I lost my father to suicide when I was nine years old. At the time, I had no knowledge of mental health conditions or why someone would take their own life. Our family was completely shaken; none of us saw it coming. My dad was always so full of life and love for everyone around him. I would give anything to have done something to save him.
At first I never cried about him; I didn’t think it was real and it never really set in that I would never hear his laugh again, or be able to hug him and tell him how much I loved him. Lord knows, I’ve made up for not crying as I’ve grown into an adult. As a way of coping, I’ve thrown myself into volunteering for the American Foundation for Suicide Prevention (AFSP).
Suicide is 100% preventable and yet it is one of the top five leading causes of death in Georgia, and the 10th leading cause of death in the United States. Together, we can raise our voices about mental health conditions and fight to prevent suicide.
My case is the perfect example of why we need to erase the stigma against mental health. I believe that children should be taught about mental health early on, and that seeking help is part of healing. Just like you would visit a doctor to heal your broken leg, you should visit a doctor to check up on your mental well-being.
Thanks to AFSP, we are getting closer and closer to decreasing the suicide rate and increasing mental health awareness and education.
I first discovered AFSP when I found the Out of the Darkness Walk in Atlanta in 2014. I signed up for the walk for the first time and raised over $1,000. To see all of my friends and family donate to support my team and help in the fight against suicide was so inspiring. After participating in the walk and seeing the thousands of people who understood what I was going through, I knew that I wanted to be a part of AFSP and take on something that was bigger than me.
Currently, I am a volunteer for AFSP, and I serve on the Georgia chapter’s first Junior Board. We are a group of young professionals who all share an amazing passion for suicide prevention.
I am participating in another Out of the Darkness Walk and would appreciate if you could contribute to the cause by donating to my page.
We raised about $13,000 at our Party for Prevention spring fundraiser in May of this year. We hosted the event at Orpheus Brewing, complete with live music, delicious barbecue, and a great live band. We raised the money through ticket sales, sponsorships and a silent auction.

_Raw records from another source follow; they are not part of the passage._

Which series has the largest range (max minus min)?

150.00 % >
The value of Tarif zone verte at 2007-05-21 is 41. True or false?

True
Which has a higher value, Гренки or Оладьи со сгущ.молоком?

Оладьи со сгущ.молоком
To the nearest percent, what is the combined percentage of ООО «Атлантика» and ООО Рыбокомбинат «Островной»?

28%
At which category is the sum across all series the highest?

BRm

I also had the honor of attending AFSP’s 2016 Advocacy Forum in Washington D.C. It was the trip of a lifetime, and I am so happy that I was a part of it. We marched up to Capitol Hill with a passion in our hearts so strong and our voices ready to be heard.
One of our ‘asks’ was to support the Female Veteran Suicide Prevention Act, which was then signed into law by President Obama on June 30th. Our voices were heard.

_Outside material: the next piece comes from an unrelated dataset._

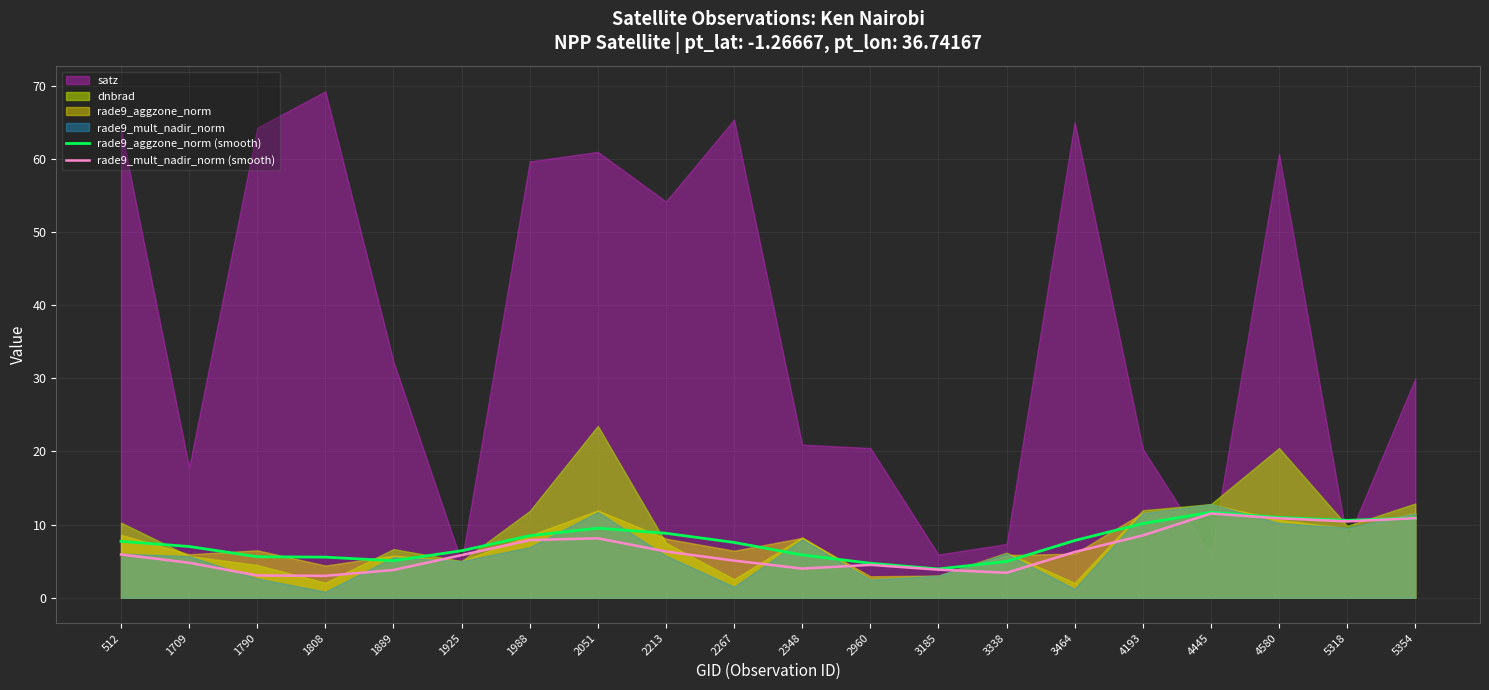

Is it true that rade9_mult_nadir_norm (smooth) equals 4.8 at 4580?

False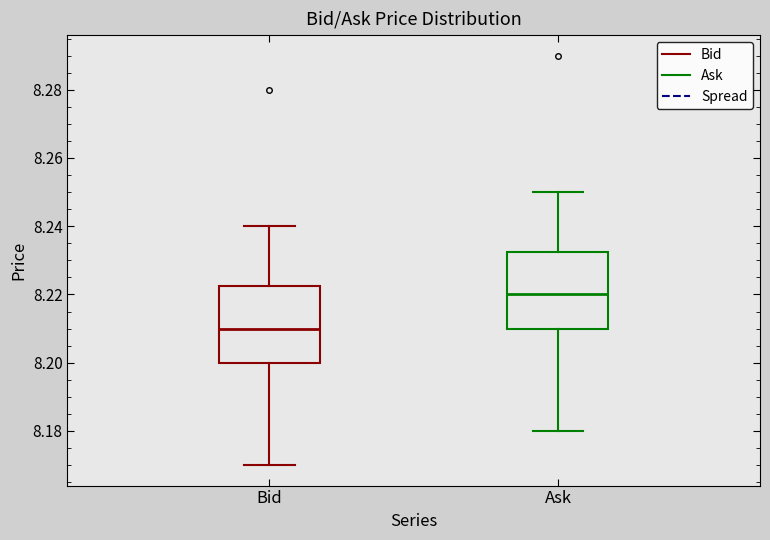

Reading left to right, read every box against the y-axis: the position of its median line, the range the box covers, and the ends of its whiskers. The values are not printed on the chart, so give them approximately, as read against the axis.

Bid: median 8.210, box 8.200 to 8.222, whiskers 8.170 to 8.240
Ask: median 8.220, box 8.210 to 8.232, whiskers 8.180 to 8.250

Another one of our ‘asks’ was to discuss the Helping Families in Mental Health Crisis Act. This act was approved by a 422-2 vote by the U.S. House of Representatives earlier this year. Our voices were heard.
The passing of these two acts is proof that we can lift the stigma against mental health. There are so many ways to get involved to support the goal of raising awareness for mental health, and fighting to prevent suicide. Please consider donating to our cause. If you have a passion, your voice will be heard and together, we can #BetheVoice to #StopSuicide.